Earby Town Council will double its precept in the next financial year to fund public toilets in the town.
Councillors voted to raise the precept from £26,000 to nearly £50,000 to keep Pendle Council from shutting two public toilet blocks on March 31.
The increase will see Band A households paying £28.34 next year, instead of £12.92. The rate paid by Band B homes will rise from £15.07 to £33.06.
The large rise will only be for a year as the council plans to close the current toilets at the bus station and build two new electronic operated toilets in the parish rooms and refurbish the toilets at the Station Hotel.
The council will charge 20p to use both sets of public conveniences.
The highest estimate for the construction and refurbishment is £16,000 and the highest estimate for maintenance is £12,000 per year.
“We wouldn’t consider making a charge for the existing toilets because they’re not very good,” said Coun Chris Tennant, chairman of Earby Town Council. “But we’ve got to have a budget capable of sustaining them.

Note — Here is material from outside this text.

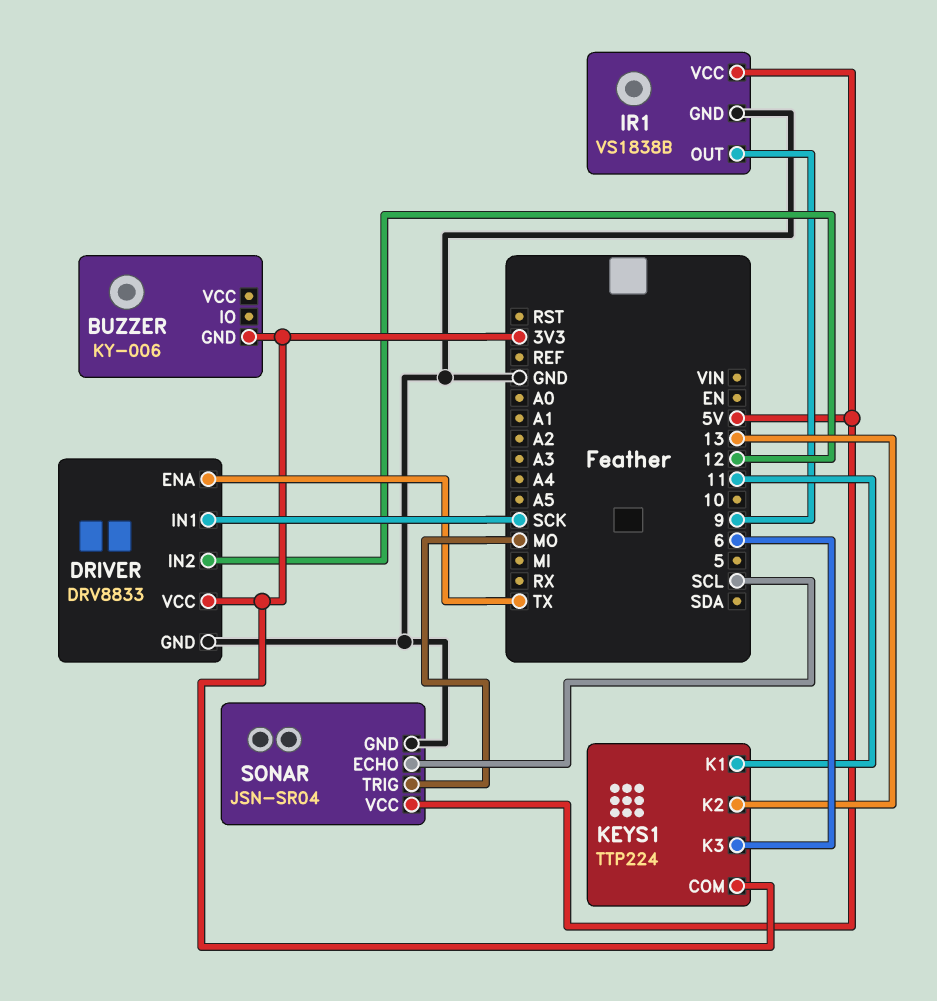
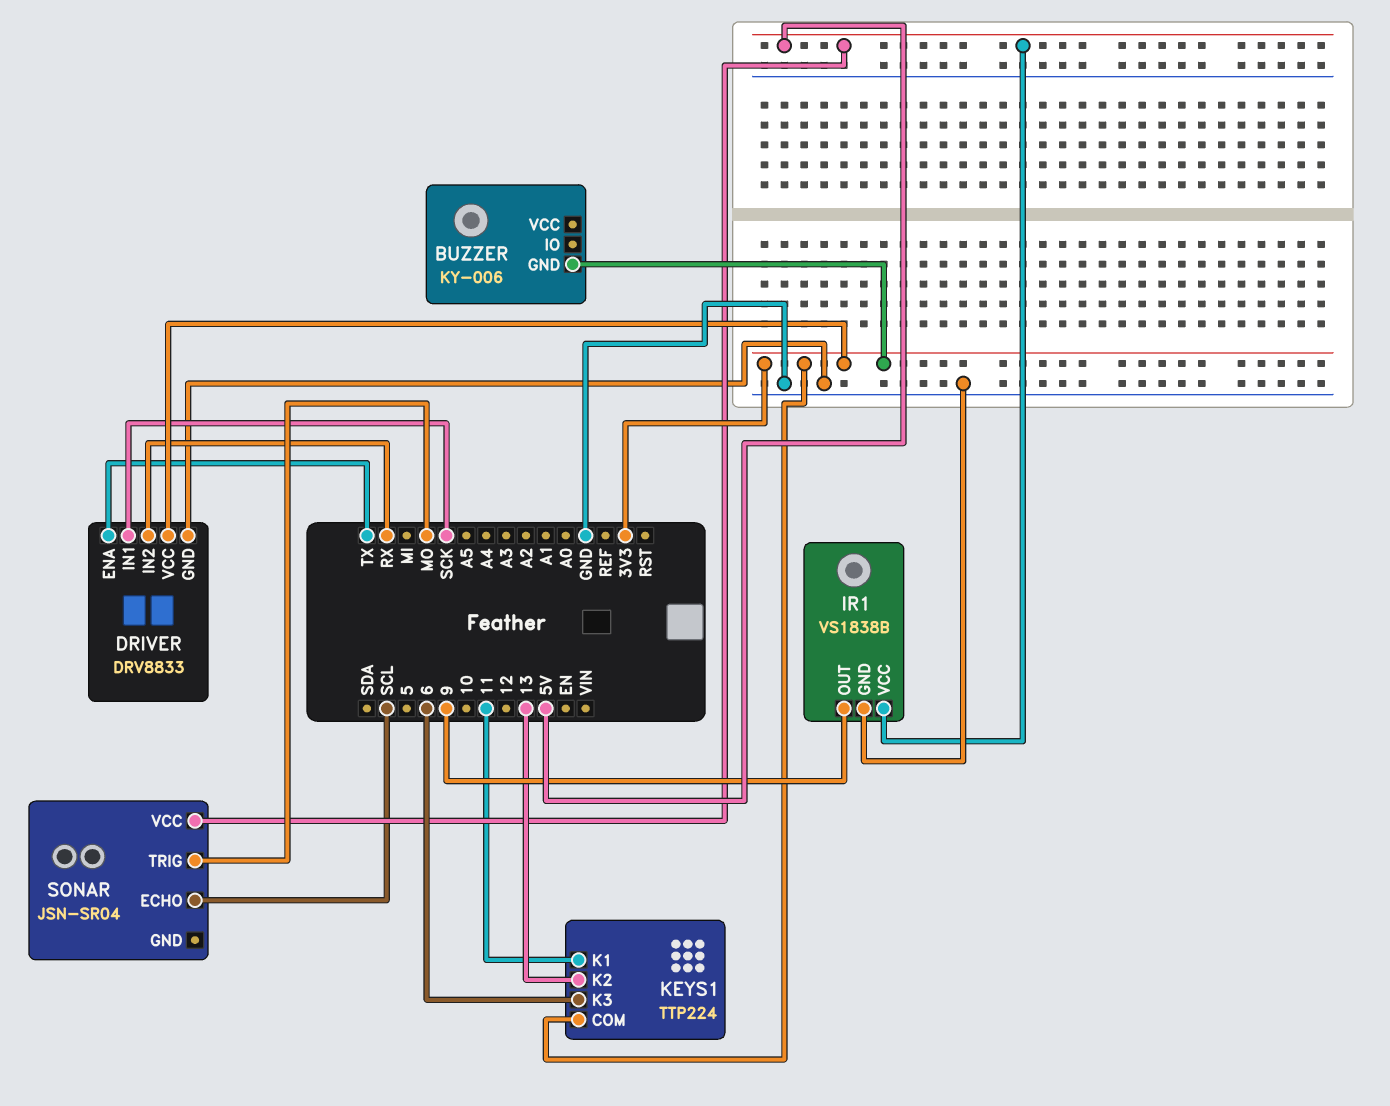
DRIVER pin IN2: 12 -> RX
SONAR pin GND: GND -> none

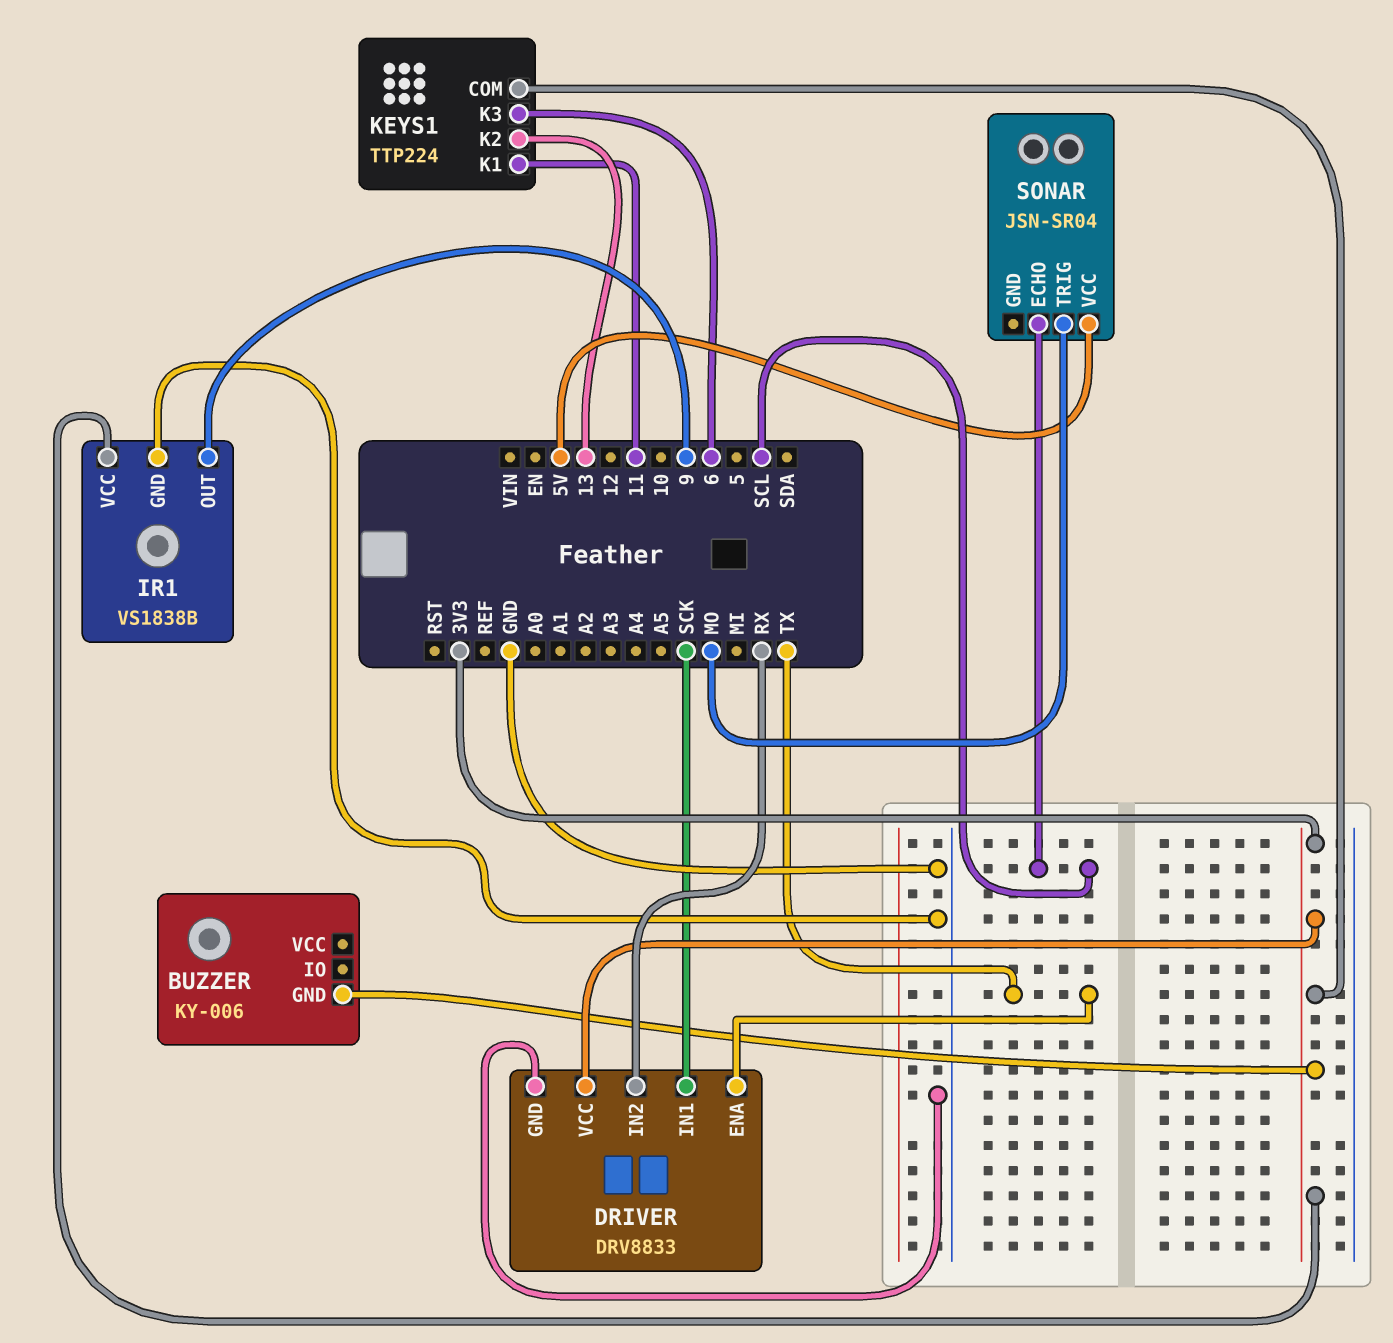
IR1 pin VCC: 5V -> 3V3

“This was never an easy decision, but with the bus station in the centre of Earby and the toilets there being very well used, it seemed like the right decision to make.
“When people get off the bus and need to go, where would they go?”
Coun James Jackman, who abstained from voting, wanted to defer the decision to carry out a consultation with Earby residents.
“I certainly support the idea of taking over and renovating the public toilets in Earby,” said Coun Jackman.
“If we don't take over the running of them they will close and that's that, no public toilets in Earby.
“My main concern is that the other councillors who sit on Earby Town Council with me are so happy to levy a 100 per cent precept rise on the already overburdened British taxpayer without so much as an awkward blink.
“I want the toilets but I can't be sure, with the already absurd cost of living, that the people of Earby would support being taxed even more and so I couldn't possibly support nor vote against it.”
But Coun Tennant said that although the town council had held advisory committee meetings to discuss the issue, it did not have the time to carry out a public consultation.
“We could have let them close while we carried out a consultation, but it’s likely the borough council could have then demolished the toilet blocks.”
And Coun Tennant added: “If the people of Earby think we’ve done wrong by keeping them open, then we would look at closing them.”